Timestamps are an approximation of sequence, because sometimes there are
multiple rows with the same timestamp.  This is not unlikely, because
the multiple rows may created as part of a single transaction.

Because there's room for ambiguity, a process such as you describe could
1. refuse to stop while the next row to be processed has the same
   timestamp as the current row.
2. stop in the middle and when it starts again, skip the remainder of
   items with the same timestamp.
3. stop in the middle and when it starts again, start from the first
   item with that timestamp.
4. ?

1. could work, if it's not essential that we stop immediately.
2. is usually undesirable, but can sometimes be fixed up by a second
   cron job that detects that the work still needs to be done.
3. could work, if running the operation twice for a given item doesn't
   do any harm.  However, we could get stopped again, and again, and
   again, and never finish running the operation on all rows.

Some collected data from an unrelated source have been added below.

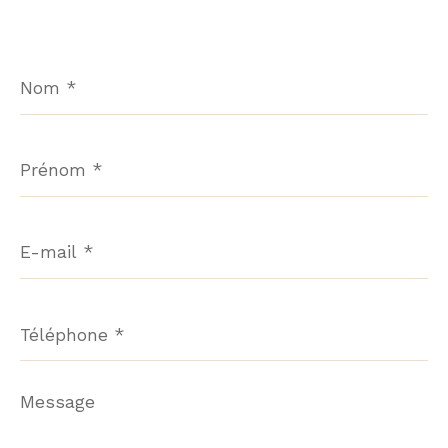
Nom
*
Prénom
*
E-
mail
*
Téléphone
*
Message
*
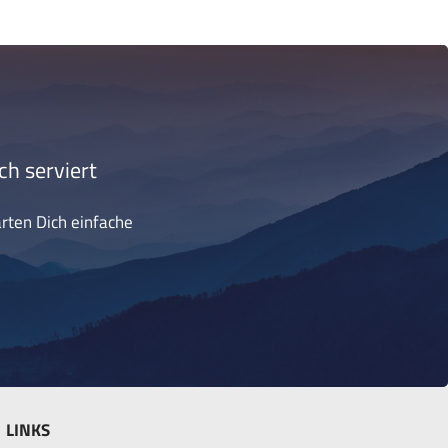
ch serviert
arten Dich einfache
LINKS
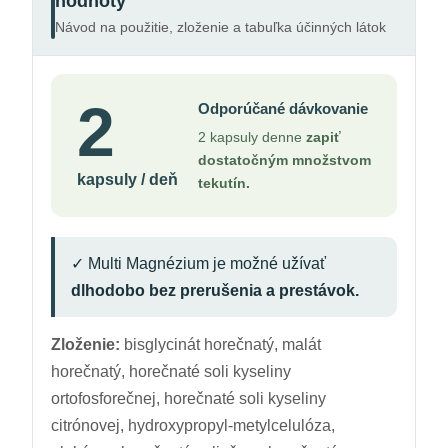
hodnoty
Návod na použitie, zloženie a tabuľka účinných látok
2
Odporúčané dávkovanie
2 kapsuly denne
zapiť
dostatočným množstvom
kapsuly / deň
tekutín.
✓ Multi Magnézium je možné užívať
dlhodobo bez prerušenia a prestávok.
Zloženie:
bisglycinát horečnatý, malát
horečnatý, horečnaté soli kyseliny
ortofosforečnej, horečnaté soli kyseliny
citrónovej, hydroxypropyl-metylcelulóza,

As I said, timestamps are an approximation of sequence, but we have
genuine sequences for pretty much every table: integer ID columns.  If
you order the operations by database ID rather than by timestamp, then
you can record the last ID completed, and there is no room for
ambiguity.  So I think it's simpler to use database IDs rather than
timestamps.

Your idea reminds me of two things:
1. DBLoopTuner
2. "micro-jobs" from
https://dev.launchpad.net/Foundations/NewTaskSystem/Requirements

Perhaps those could also provide inspiration?